超音波骨折治療法とも呼ばれており、特定の弱い超音波を定期的に骨折部に当てることで骨折治癒を促進させる治療法が確立されています。
この猫のゴロゴロ音を応用して、さらに重力が乏しい宇宙空間における骨密度の低下の問題を解決するためにこの技術が活かせるのかを研究しているそうです。
20-50Hz帯は人間のセロトニン(幸せホルモン)の分泌が促進されるという側面もあります。
もちろんこれは猫自信のヒーリング効果もあり、自身の骨密度を上昇させる効果の上、
骨や筋肉をゴロゴロで振動させることで体温や血液循環を上昇させて、免疫力を増強したり、血圧を低下させる効果が期待されます。
まさにセルフヒーリングで自己治癒力の向上です。
また、より緊急性があるときは、ゴロゴロ音の周波数を約100Hzあたりまで高める傾向があります。
これは、ゴロゴロ音の利き手である飼い主に対してより緊急性があることを伝えたり、よりヒーリング効果を高めるためとも考えられています。(Current Biology 19, 2009)
ライオン以外のほとんどの猫科動物は単独行動であまり群れを作りません。
自分がけがをしてしまったときは、狩りもできなくなり強敵から逃げられなくなります。自己治癒を促進させる必要がある環境で生きてきたので、このような能力を身に着けたとも考えられています。(アメリカ、ファウナコミュニケーション研究所の研究結果および考察)
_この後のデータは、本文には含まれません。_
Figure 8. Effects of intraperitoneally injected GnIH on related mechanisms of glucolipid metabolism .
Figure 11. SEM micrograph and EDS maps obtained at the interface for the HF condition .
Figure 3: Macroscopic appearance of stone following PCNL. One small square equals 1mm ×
猫の病気が重篤であったり、死期が近づいたときにもセルフヒーリングとしてゴロゴロ音を頻発するようになります。
猫のストレスについて
■ 猫のストレスサイン
・ご飯を食べない
・過剰なグルーミング
・トイレ以外の排泄
・突然鳴いたりする
・ 病気や体調不良になる
■ストレスの原因
・環境の変化
・トイレ、排泄場所が気に入らない
・大きな音
・香水等のきついにおい
・地震、季節の変わり目の自然からくる環境の変化
・運動不足
* なるだけストレスを取り除くことを心掛けましょう。そのためにはストレスの原因を突き止める必要がありますが、飼い主が思いもよらないことでストレスを感じているかもしれません。ストレスは愛する飼い猫の寿命を縮める原因になる恐れがあります。
猫の生活環境を整えてあげることは基より、それよりも飼い主である家族がご機嫌であることが何よりも重要になります。
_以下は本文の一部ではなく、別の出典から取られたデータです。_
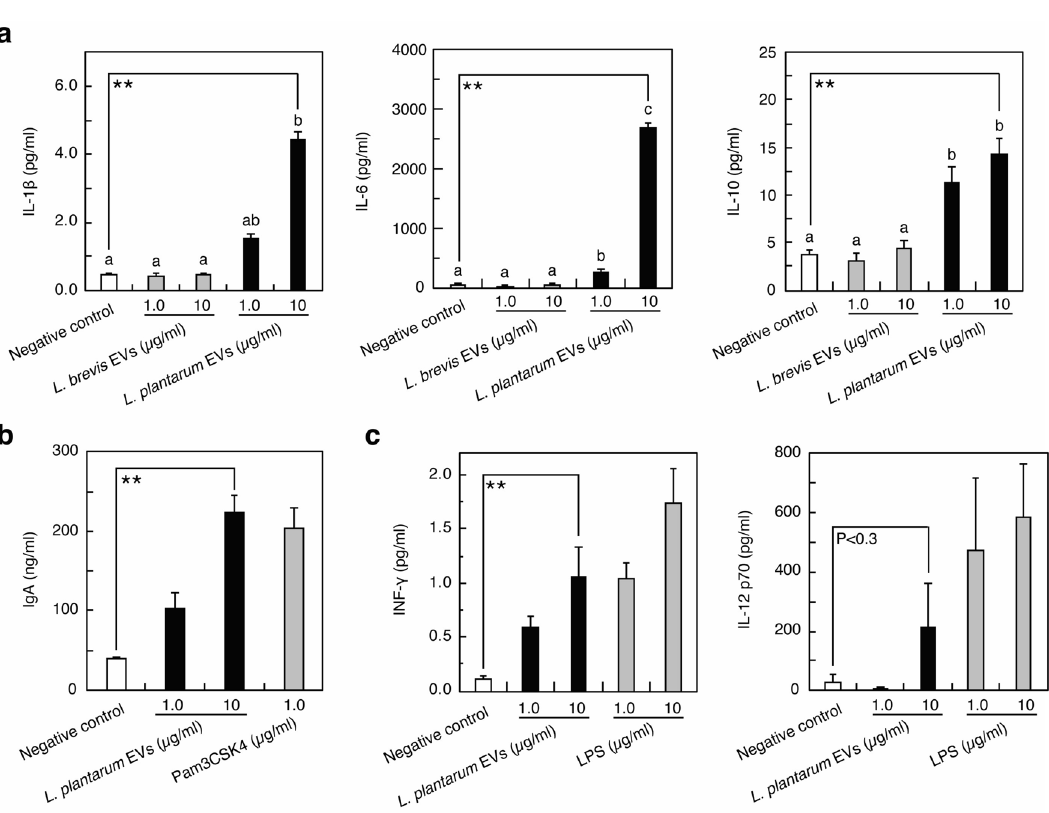
Figure 5. Stimulation of immune cells by L . plantarum EVs. The production of cytokines from Raw264 cells ( a,c ) and IgA from PP cells ( b ) was indicated. Pam3CSK4 ( b ) and LPS ( c ) were used as positive controls. PBS ( a–c ) was used as the negative control. Means ± SD, n = 3. ( a ) Bars identified by the same letters are not significantly different from each other (P > 0.01) by the Tukey’s test. ( a–c ) the Dunnett’s test, **P < 0.01 compared with negative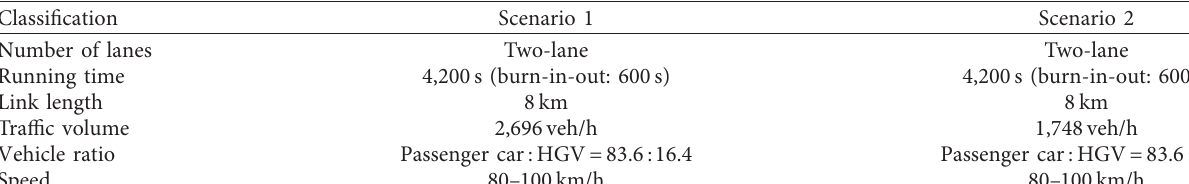
Figure 7: Spatial range of the section on a real road selected for data collection (empirical evaluation). Table 6: Scenario descriptions of empirical evaluation.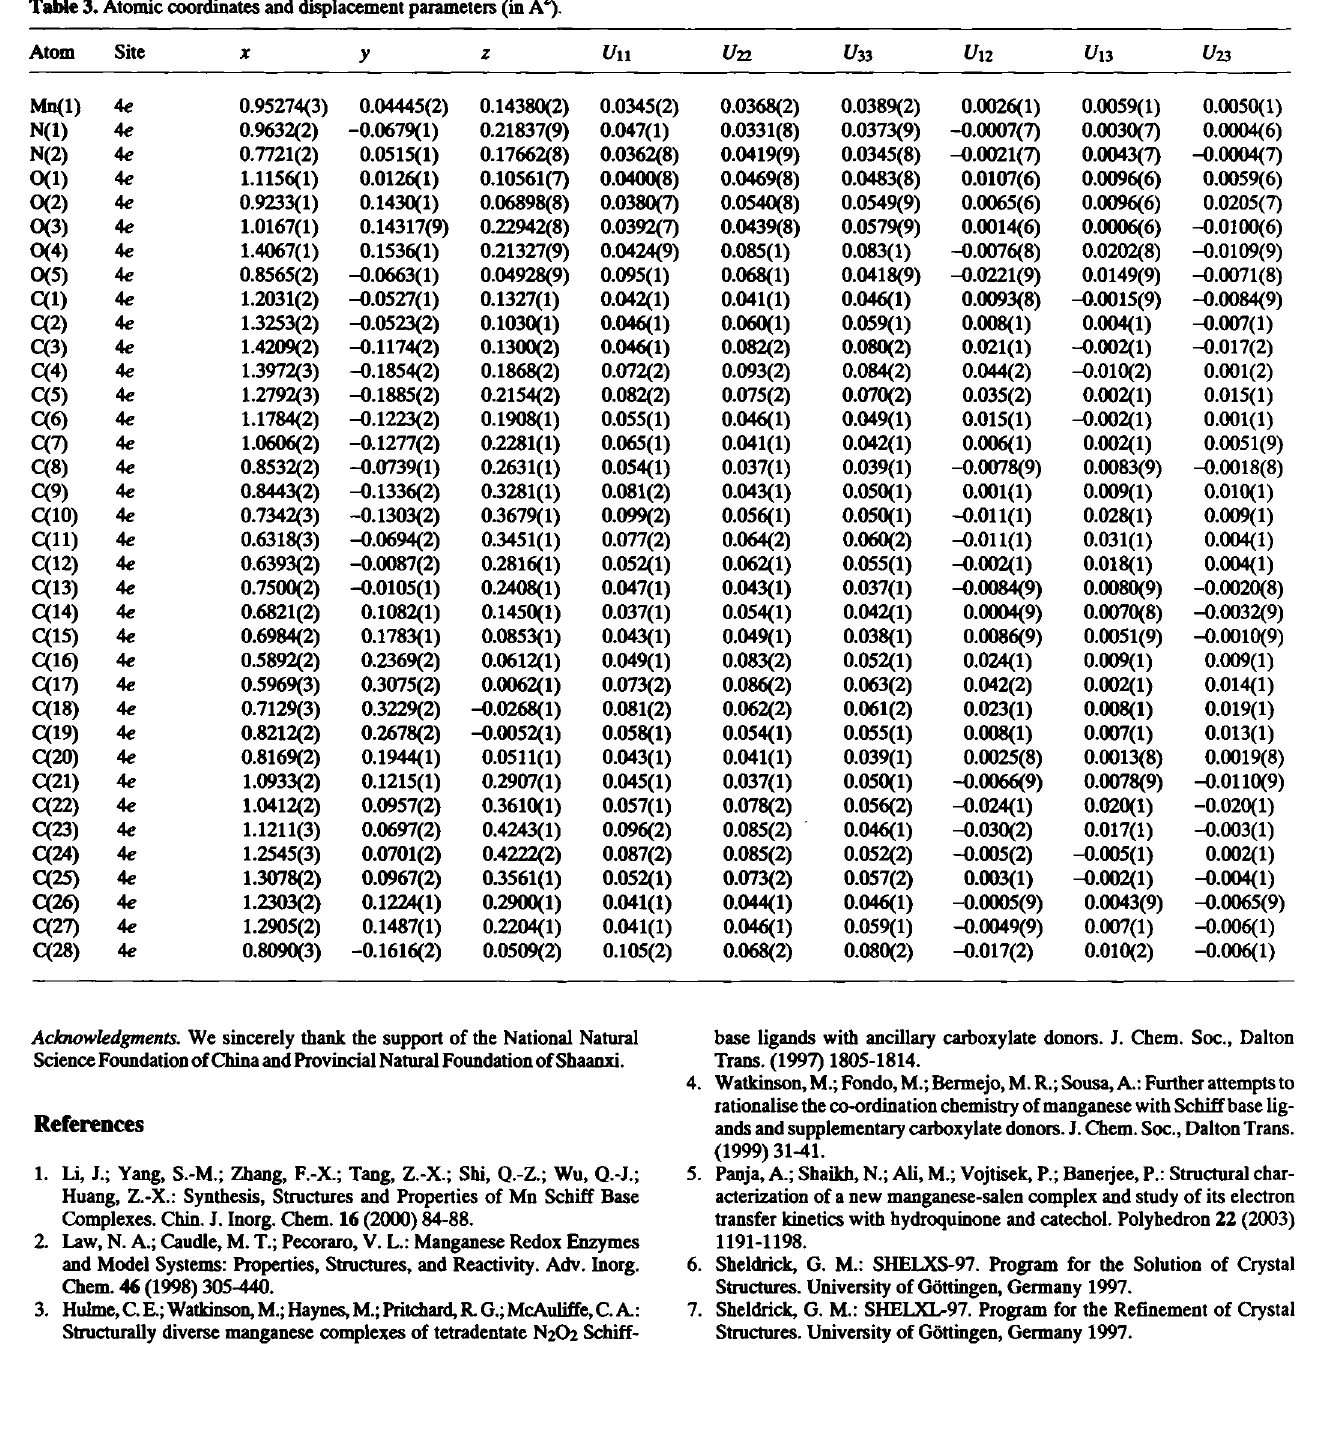
Table 3. Atomic coordinates and displacement parameters (in Ä 2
すべての物や生き物にはエネルギー(周波数・波動・磁場・電磁)があり、
視覚では確認できませんが空気・空間に複雑に絡み合うように流れています。
音も人間の感情(喜怒哀楽)も波動エネルギーで振動し猫に伝わります。
(量子力学の分野で論証されています。相対性理論は古い学問といわれています)
猫はポジティブなエネルギー、ネガティブなエネルギーをストレートにキャッチする感覚主導の生き物で、飼い主がストレスを持っていると純粋なまでに猫は受けてしまい、共振してしまいます。
ストレス社会の現代ですが、飼い主が楽しくいることポジティブでいることが猫の健康を維持し、
長生きに繋がることを忘れないでください。
アビシニアン猫の寿命
アビシニアン猫は純血種の中でも最も短命で、平均寿命12歳であると言われているようですが、それは飼い方次第、管理次第だと言えるでしょう。
猫の生態に合わせたフード、ストレスを与えない環境など気を付けてあげれば、
もちろん個体差はありますが、飼い方次第で寿命は伸ばしてあげられるということです。
加えて言うならば、ブリーダーはブリーディングする血統を読み解き考えて交配する必要性があり、異種交配、アウトブリーディングだから安心とするのは安易な考え方です。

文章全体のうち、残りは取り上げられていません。